= André Dreiding =

Swiss chemist (1919–2013)

André S. Dreiding (22 June 1919 in Zürich – 24 December 2013 in Herrliberg near Zurich) was a Swiss chemist. He finished his high school studies in Zürich and then studied at Columbia University in New York, where he was awarded BS and MS degrees. After two years as a research assistant at Hoffmann-La Roche, he continued postgraduate studies at the University of Michigan in Ann Arbor under professor Werner Emmanuel Bachmann and was awarded his PhD in 1947. He remained at the university until 1949 as Rackham and Lloyd Postdoctoral Fellow. From 1949 to 1954, Dreiding was an assistant professor at Wayne University, Detroit Institute of Cancer Research. He also temporarily took over Bachmann's teaching and research duties at the University of Michigan after Bachmann's death in 1951 and held them until 1952. In 1954, Dreiding turned to Switzerland and the University of Zurich, where he became professor and stayed until his retirement in 1987, after which he was an emeritus professor.

== Dreiding Stereomodels ==
In 1958, Dreiding invented a molecular model, used primarily in stereochemistry, named the Dreiding Stereomodel. It was a so-called skeletal model, consisting of slim stainless steel tubes and rods. Unlike the older ball-and-stick models, the atoms were not represented by a ball but rather by the point of intersection of the steel tubes. The intersection area was painted with a color to indicate the atom's identity . As the tubes represented the bonds, the model focused on the geometry of the bonds between atoms rather than the atoms themselves. The Dreiding Stereomodel was not the first skeletal model, but was the first to do away with the connectors used in, e.g. John Kendrew's earlier protein models. Instead, the Dreiding Stereomodels used a valency of the bonds/steel tubes to facilitate connections; they were either a hollow tube or a slightly narrower solid rod which fit into the tube. A tube not connected to another tube represented a hydrogen atom and the bond from the other atom (for example carbon, oxygen or nitrogen) to the hydrogen atoms. This gave the Dreiding Stereomodels a neat look and made the assembly much quicker than earlier skeletal models. They were also quite precise in representing the molecular geometry, so rulers could be used to determine inter-atomic distances and angles.

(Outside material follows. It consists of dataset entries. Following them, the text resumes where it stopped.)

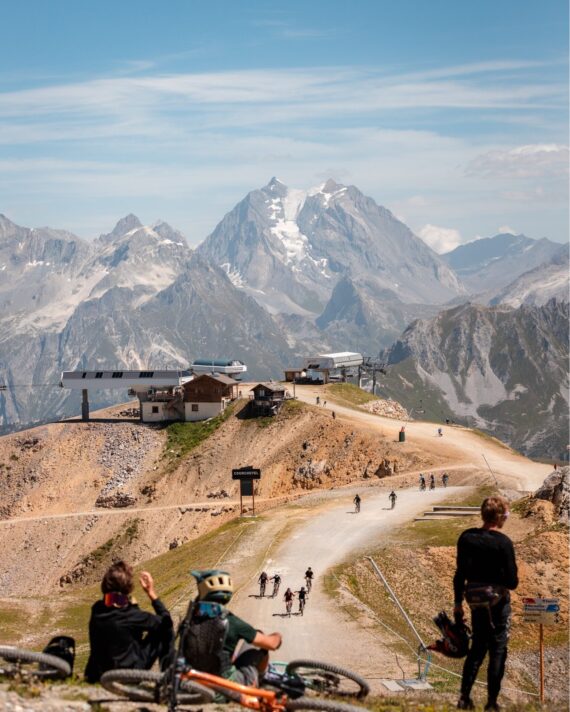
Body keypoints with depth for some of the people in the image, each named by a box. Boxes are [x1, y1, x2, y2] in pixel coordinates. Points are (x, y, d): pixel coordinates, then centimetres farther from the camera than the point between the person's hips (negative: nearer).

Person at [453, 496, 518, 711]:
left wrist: (458, 602, 11)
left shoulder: (466, 538, -2)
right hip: (497, 601, -5)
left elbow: (460, 574, 2)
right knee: (497, 650, 6)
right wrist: (512, 581, 7)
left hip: (475, 600, 5)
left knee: (477, 647, 18)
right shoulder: (503, 542, -16)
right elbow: (511, 581, -16)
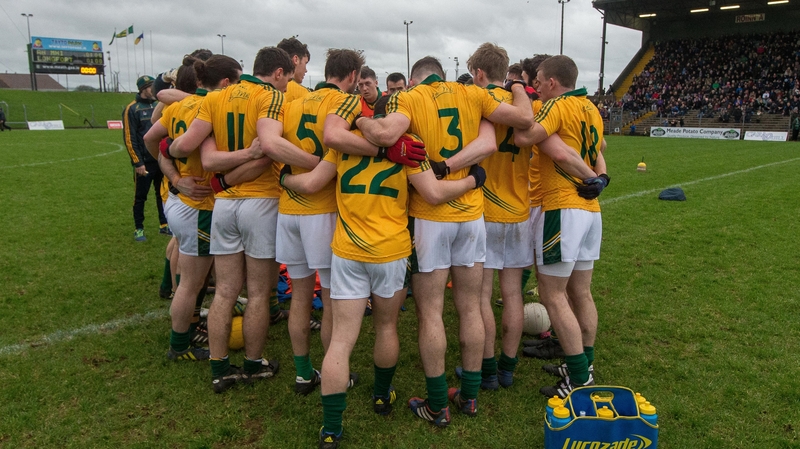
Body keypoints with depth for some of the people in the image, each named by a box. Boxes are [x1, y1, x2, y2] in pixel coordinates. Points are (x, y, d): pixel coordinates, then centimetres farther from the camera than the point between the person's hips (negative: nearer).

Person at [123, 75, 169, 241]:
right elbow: (129, 139, -9)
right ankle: (138, 229, 17)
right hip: (144, 162, -5)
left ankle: (164, 225, 24)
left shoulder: (158, 106, 10)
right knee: (141, 196, 6)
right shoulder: (132, 109, -6)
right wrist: (138, 162, -13)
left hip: (161, 160, 5)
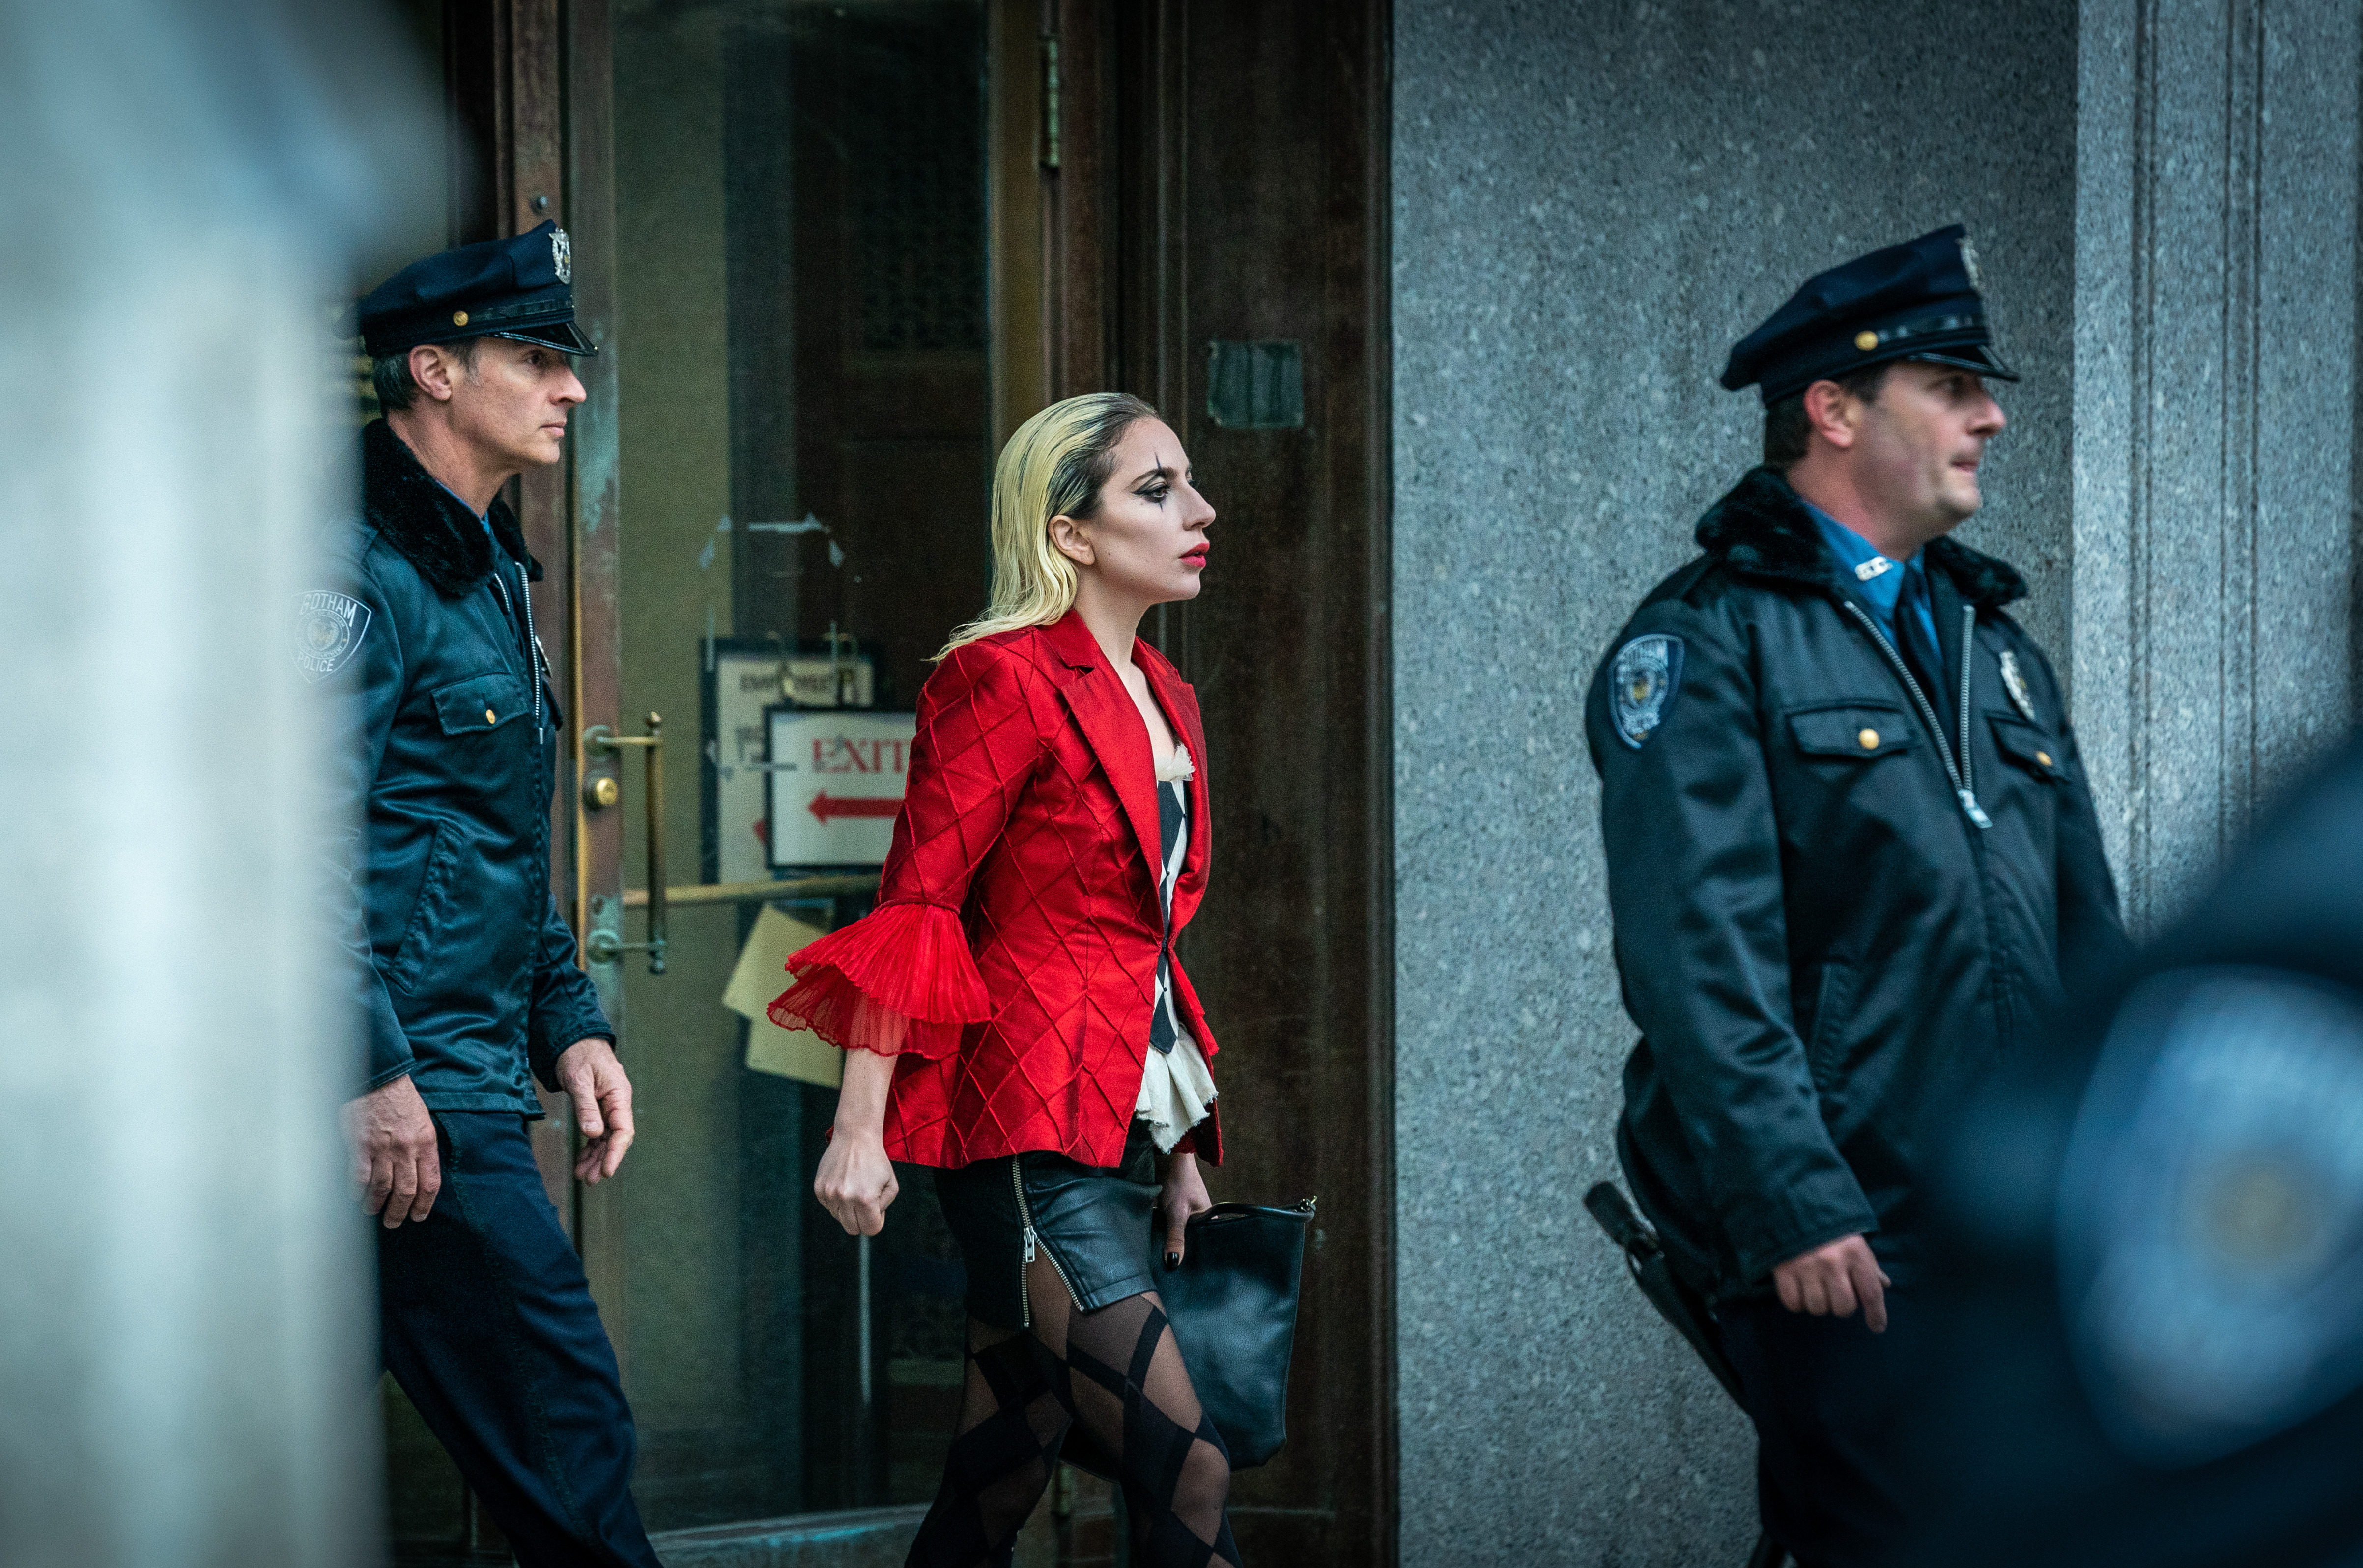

== Availability of Dreiding Stereomodels ==
The Dreiding Stereomodels were primarily used as a research tool rather than an educational tool for undergraduates. They were widely used by organic chemists, stereochemists and natural products chemists in universities and other research laboratories. The models were sold by Büchi in Europe and by Aldrich in North America. A simpler and cheaper plastic version was later introduced, intended for educational purposes, but never became as widely spread as the original steel version. When molecular modeling software became more readily available in the 1990s, the use of Dreiding Stereomodels declined, production stopped, and the models were discontinued around 2005. However, especially for spectroscopic structure elucidation using NMR and MS, the availability of "hands-on" accurate molecular models remains very valuable. E.g., in natural products chemistry, where structures are often elucidated ab initio, Dreiding Stereomodels can be extremely useful as they allow the rapid assembly of alternative and closely related structures with high geometric precision (e.g., for NOE or 2D NMR interpretations).
Because of their widespread use and availability for >40 years, many researchers and departments still maintain and use their collections. In order to ease the general supply problem for spare parts or entire models, the Dreiding Model Exchange was established in 2010 at the University of Illinois at Chicago.